People with eating disorders don't eat in harmony with their bodies' needs, instead, people with Anorexia Nervosa eat much less than they need, while Bulimia sufferers binge and then induce vomiting. They may also do other things to compensate for overeating, including exercising or fasting. ED NOS combines any combination of the other two conditions.
Apart from the physical symptoms and behaviors above, someone with an eating disorder will generally also have poor self-esteem and obsessively research or talk about food, dieting or exercise. Poor body image will cause them to either wear clothes that cover up every inch of their bodies, or flaunt in order to attract attention. They will find it hard to accept criticism and compliments.
Therapy for eating disorders depend on the patient. While some people respond well to short term outpatient treatment, others respond better to long-term inpatient treatment. Cognitive behavioral therapy and family therapy are long term treatments that have been proven to be effective, while group therapy, psychodynamic psychotherapies and feminist therapies work for people who will respond well to short term therapy.
Family therapy is often advised for children and adolescents who are experiencing eating disorders. Research has also shown dialectical behavioral therapy to be effective.
If you are looking for a counsellor or psychologist who addresses eating disorders, you may want to search the directory to find a professional whose approach will suit you best.

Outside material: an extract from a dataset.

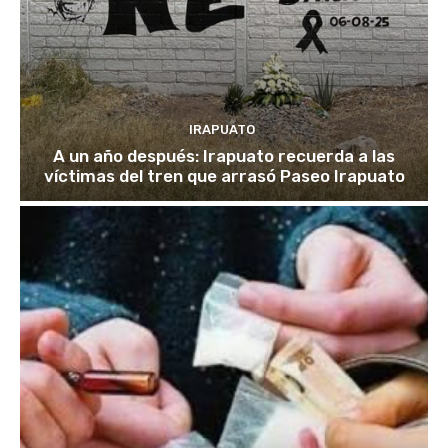
IRAPUATO
A un año después: Irapuato recuerda a las
víctimas del tren que arrasó Paseo Irapuato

Obesity is a silent killer and an epidemic that is growing at alarming rate. Someone who is obese will have more body fat than the average person and is at risk of contracting a range of lifestyle conditions, including heart problems, diabetes and high blood pressure.
Many obese people find it nearly impossible to lose weight, no matter what they do. They often end up on the yo-yo dieting cycle, where they would lose some weight on each new fad diet, just to regain double as soon as they stop the diet. Scientists have proven again and again that the only formula for successful weight loss and permanent maintenance of your ideal weight is to burn more calories than you consume.

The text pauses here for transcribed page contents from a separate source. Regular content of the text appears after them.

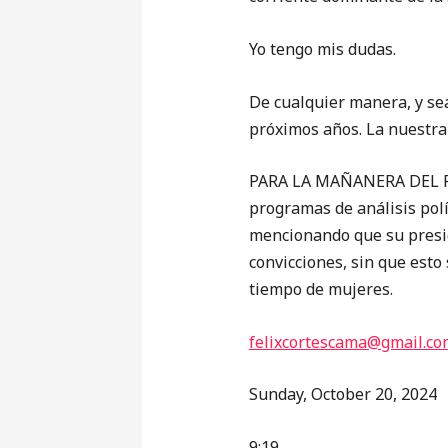
Yo tengo mis dudas.
De cualquier manera, y sea
próximos años. La nuestra
PARA LA MAÑANERA DEL PUE
programas de análisis polí
mencionando que su presid
convicciones, sin que esto
tiempo de mujeres.
felixcortescama@gmail.co
Sunday, October 20, 2024
9:19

The main reasons for obesity in healthy individuals is binge eating, and snacking when they are not really hungry. Emotional eating is very common too and many people with obesity issues tend to eat when they are stressed, happy or bored.
If there is no medical reason for your obesity, you should consider speaking to a therapist. Therapy from a psychologist or counsellors who is experienced in obesity-related issues will help you to explore the emotional blockages that stop you from losing weight. A range of therapy approaches will be used help you to establish the factors that cause you to over-eat and help you to find ways to better manage your emotions. Your therapist will help you set goals for your psychological and physical health to ensure that once you have lost all your weight, you can maintain it and feel good about yourself.

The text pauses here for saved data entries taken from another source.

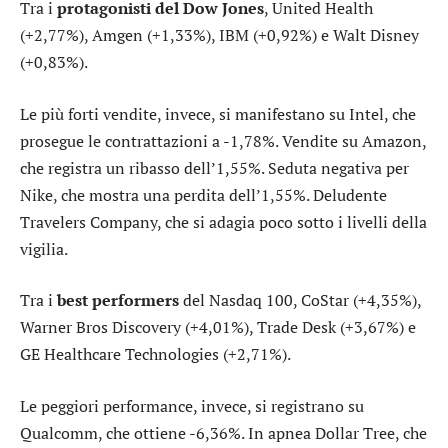
Tra i
protagonisti del Dow Jones
,
United Health
(+2,77%),
Amgen
(+1,33%),
IBM
(+0,92%) e
Walt Disney
(+0,83%).
Le più forti vendite, invece, si manifestano su
Intel
, che
prosegue le contrattazioni a -1,78%. Vendite su
Amazon
,
che registra un ribasso dell’1,55%. Seduta negativa per
Nike
, che mostra una perdita dell’1,55%. Deludente
Travelers Company
, che si adagia poco sotto i livelli della
vigilia.
Tra i
best performers
del Nasdaq 100,
CoStar
(+4,35%),
Warner Bros Discovery
(+4,01%),
Trade Desk
(+3,67%) e
GE Healthcare Technologies
(+2,71%).
Le peggiori performance, invece, si registrano su
Qualcomm
, che ottiene -6,36%. In apnea
Dollar Tree
, che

If you are looking for a counsellor or psychologist who offers counselling approaches to address your obesity issues, you may want to search the directory to find a professional whose approach will suit you best.
Shame Counselling & Therapy
There are a variety of approaches to address the issue of shame. One of them is the Shame Resilience method is based on the research of Brené Brown, Ph.D. LMSW.
Shame Resilience is the developed ability to practice authenticity when we experience shame, to move through the experience without sacrificing our values, and to come out on the other side of the shame experience with more courage, compassion, and connection than we had going into it.
Shame Resilience is about moving from shame to empathy- the real antidote to shame. Self-compassion is also critically important, because when we’re able to be tender with ourselves in the midst of shame we’re more likely to reach out, connect and experience empathy.
Other approaches, like Complex Integration of Multiple Brain Systems (CIMBS) uses what is called a systems perspective that can address how an individual has learned to respond due to early trauma and or other developmental experiences.
Approaches to shame are not limited to the above. There are many other therapies that address feeling.
If you do contact a therapist regarding shame issues please make sure that you ask them about their training in this area and choose a therapist whose approach makes sense to you.